Chelsea Wolfe - She Reaches Out to She Reaches out to She ( Loma Vista, Darkwave, 9 febbraio)

 È tornata la bestia che gridò “GOTH!” nel cuore del mondo.

Settimo album per la cantautrice americana, che si è costruita una credibilità attraverso una voce calda e cristallina a far da contraltare su musica dark e più che in passato tendente a un rock industrial. Inoltre i tipici massicci bordoni di chitarra fra Post-Rock e Doom sono attenuati per lasciare spazio a voglie di Trip-Hop alla Portishead. In occasioni come Place In The Sun troviamo addirittura assonanze con Lana Del Rey.

Un disco che magari fa storcere il naso ai fan di vecchia data ma che non perde assolutamente la natura alternative-folk molto gotica e “lynchiana” della nostra Wolfe.

10 pezzi solidissimi, tra i quali spiccano l’indiavolata House of Self-Undoing, il soul sui generis di Everything Turns Blue e l’intensa noise ballad finale Dusk.

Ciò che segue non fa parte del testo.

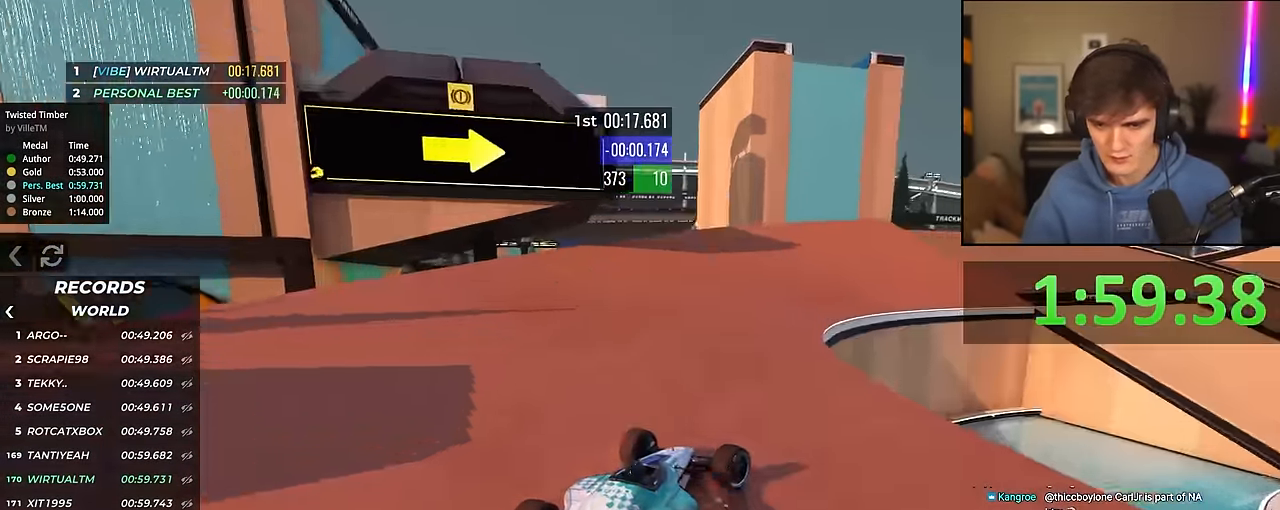
{"keys": ["up"], "events": [[483, "right", "up"]]}
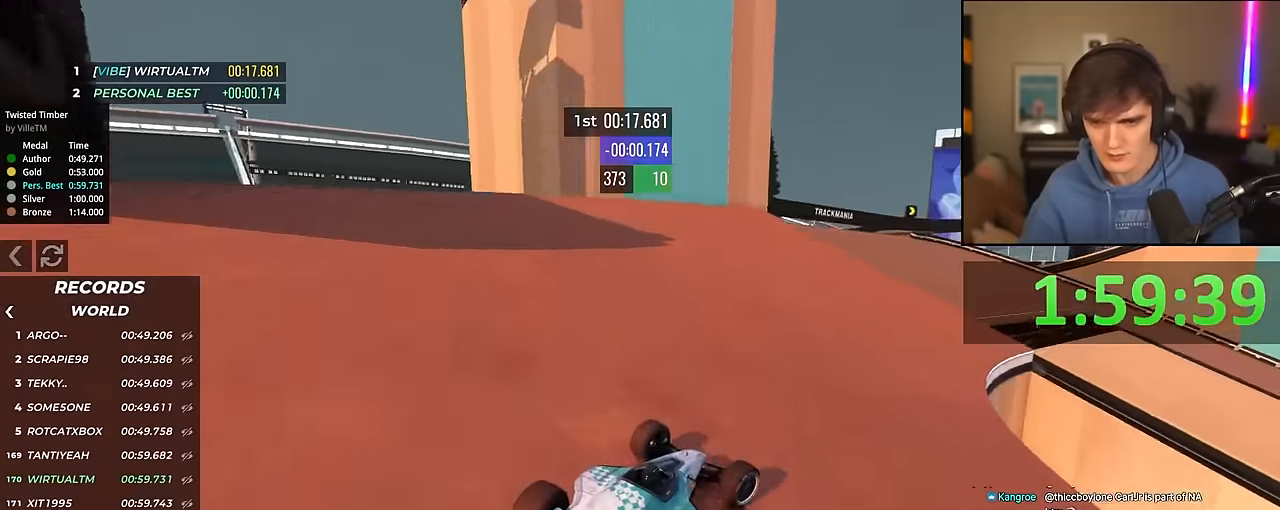
{"keys": ["right", "up"], "events": [[217, "right", "down"], [350, "right", "up"], [450, "right", "down"]]}
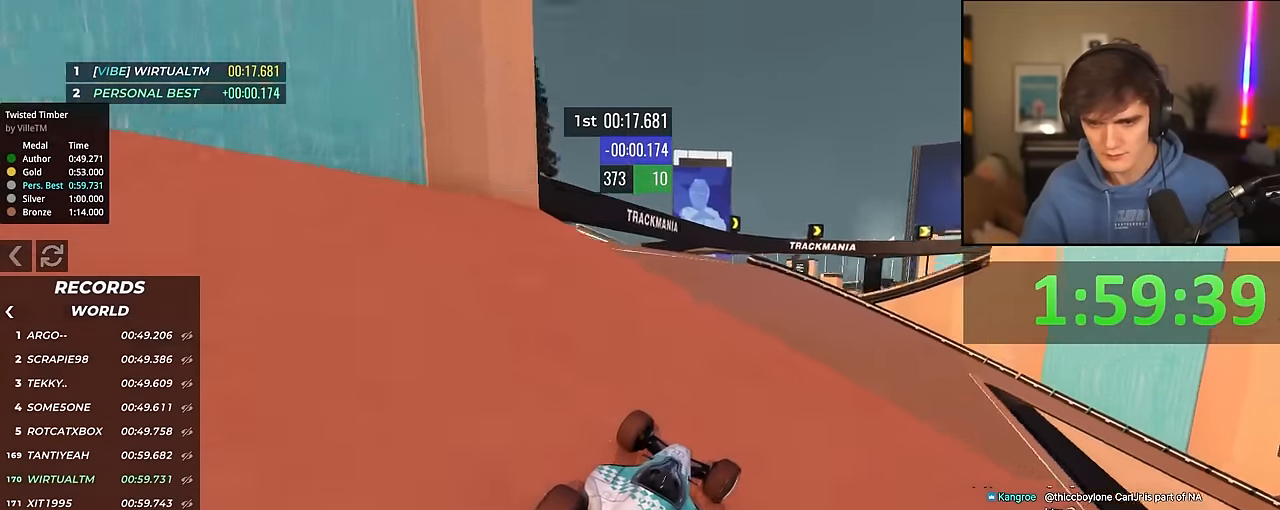
{"keys": ["right", "up"], "events": []}
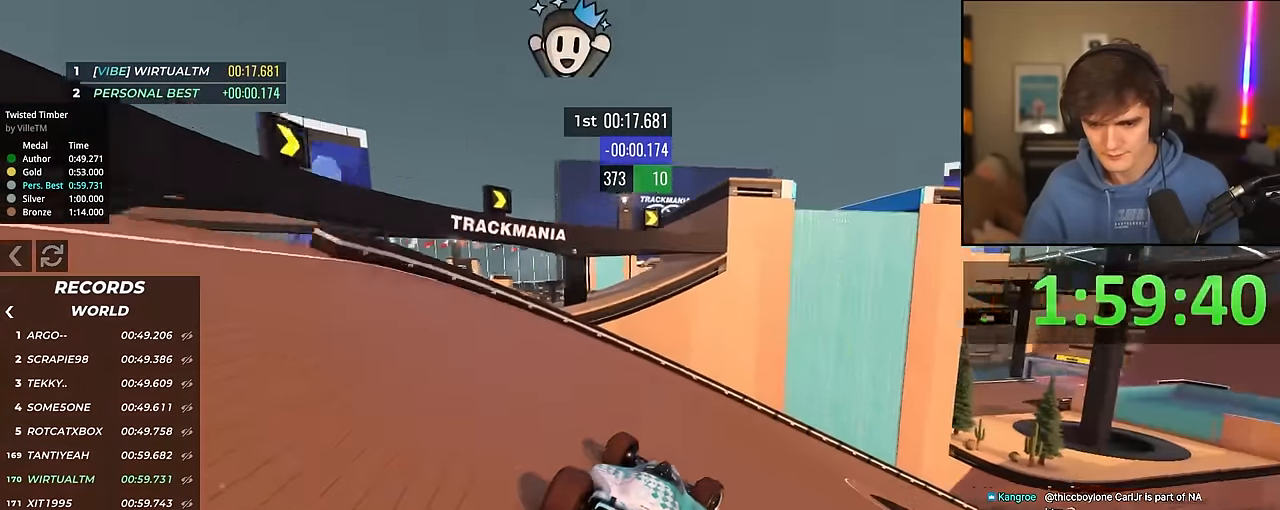
{"keys": ["up"], "events": [[150, "right", "up"], [233, "right", "down"], [483, "right", "up"]]}
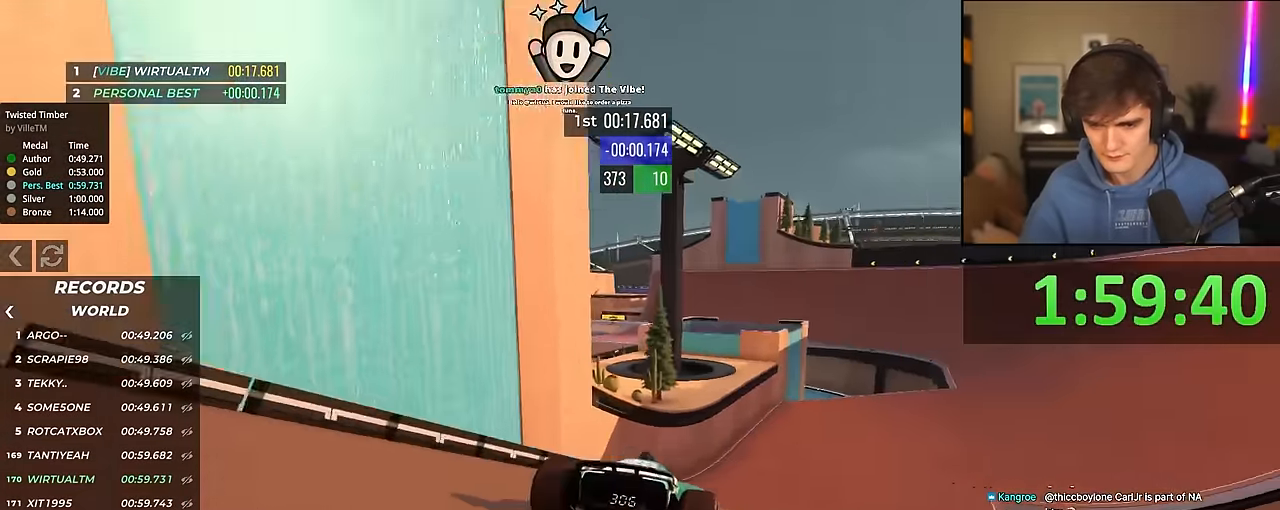
{"keys": ["up"], "events": [[17, "right", "down"], [300, "right", "up"]]}
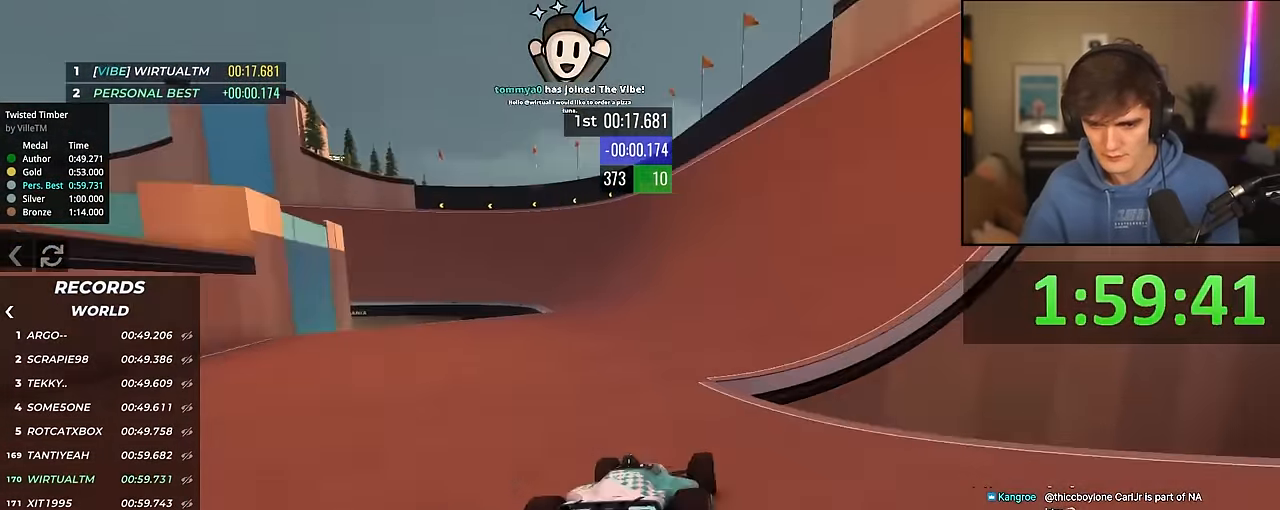
{"keys": ["left", "up"], "events": [[83, "right", "down"], [183, "right", "up"], [417, "left", "down"]]}
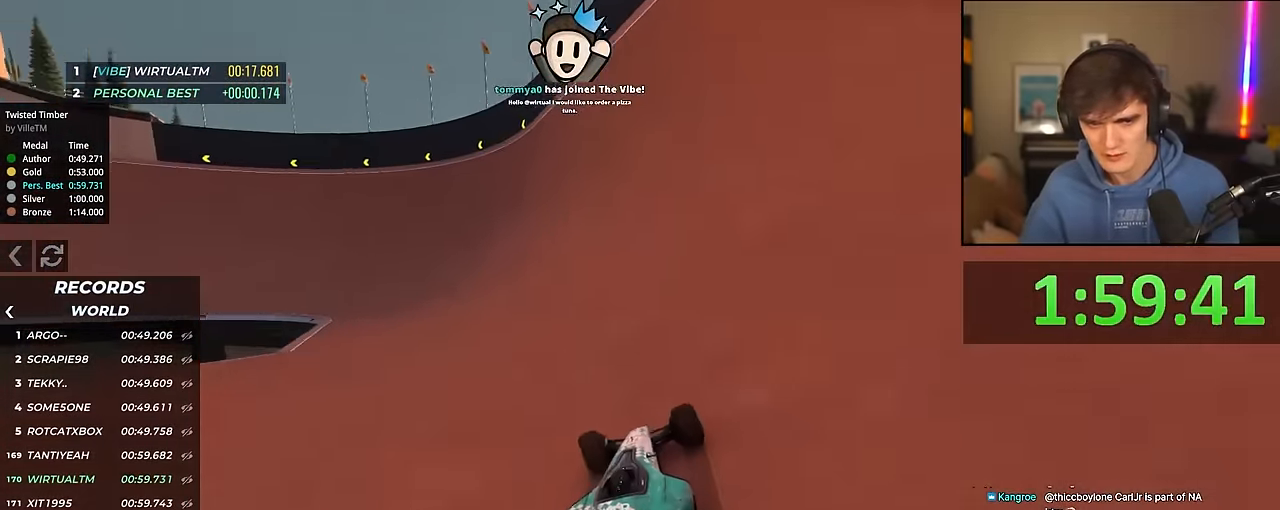
{"keys": ["left", "up"], "events": [[150, "left", "up"], [233, "left", "down"]]}
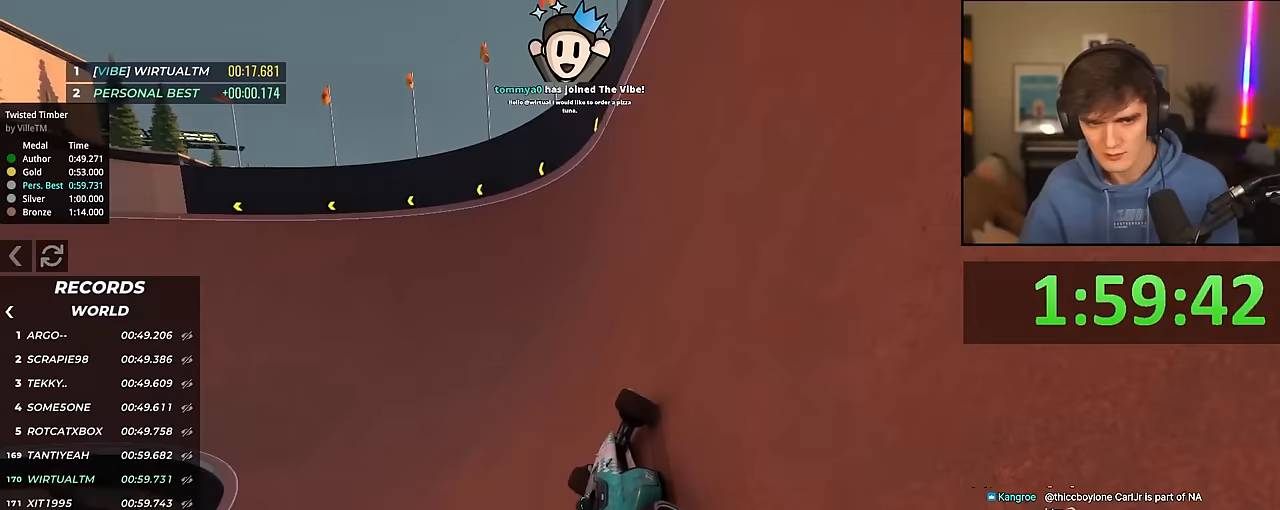
{"keys": ["left", "up"], "events": []}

Una Wolfe che potrebbe essere definita scherzosamente come “l’unione di Bjork e  Bring Me The Horizon con un tocco di Massive Attack il tutto reinterpretato dalla versione satanica di PJ Harvey”.

Kula Shaker - Natural Magick ( Strange Folk/Absolute, Neo Psichedelia, 2 febbraio)

No, non si chiamano così perché fanno muovere i culi, però i culi li fanno muovere. Kula Shaker è la storpiatura di Kulacēkaraṉ, membro di un gruppo di mistici e poeti hindu del XII secolo, e come si può intuire la band britannica nata negli anni ‘90 costruisce un sound davvero unico, coniugando la musica psichedelica anni ‘70 con l’iconografia induista, dichiarando di amare qualsiasi cosa di essa…compresa la svastica.

Diventare “nazisti per caso” rovinò la loro ascesa, ma non ha impedito ai Kula Shaker di tornare a suonare la loro musica all’insegna di peace, love & Spicy Curry. Nonostante i 50 anni suonati i Kula Shaker continuano a essere ispirati e groovy, sfornando un singolone dietro l’altro.